Use of support products and adaptation of the flat
Alzheimer’s is an evolutionary disease. People with this illness go through different stages and in each one of them, the difficulties encountered by the person, their family and carers are different.
Therefore, the intention of these four videos is to give some ideas and advice on how to reduce these problems, using support products and adapting the room. The images and guidelines that accompany the videos can help to understand the resources that exist, to know how they work and thus to assess whether the solution can be adapted to the person’s environment and situation. However, each case is different and professional advice may be necessary. This individualised guidance can be found in the centres for personal autonomy.

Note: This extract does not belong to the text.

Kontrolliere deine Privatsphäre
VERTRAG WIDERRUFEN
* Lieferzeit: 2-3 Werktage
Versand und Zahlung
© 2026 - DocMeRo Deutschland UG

Use of support and adaptation products for the bathing chamber
The bathroom in general is a conflictive space for people with Alzheimer’s disease, as it tends to be a small room and the activities that are carried out require supervision by the carer from the first stage of the disease. Therefore, there must be a space for the carer next to the washbasin, next to the toilet and also next to the shower or bathtub. Further on, moreover, space will be needed for the chain and possibly the support product that will be used to make the transfers. For all these reasons, in many cases it is necessary to adapt the bathroom to the needs of the person with Alzheimer’s and the rest of the family.
Use of support and adaptation products in the bedroom
Adapting the bedroom furniture can improve the autonomy and facilitate the care of the person with Alzheimer’s disease.
Use of support and adaptation products for the living room
The living room is the place in the house where people with Alzheimer’s spend more time, and we need to make it a comfortable place where they can do some activities and rest.
Use of support and adaptation products for the dining room and kitchen
As for the dining room, at the time of eating, only the essentials should be left on the table for the person. A table full of objects can be confusing.
The kitchen, on the other hand, is a place full of dangers for people with Alzheimer’s, unless the activities are supervised by their caregiver, these should be restricted as the user’s difficulty progresses.
” Information for caregivers and relatives ” from the KnowAlzheimer page.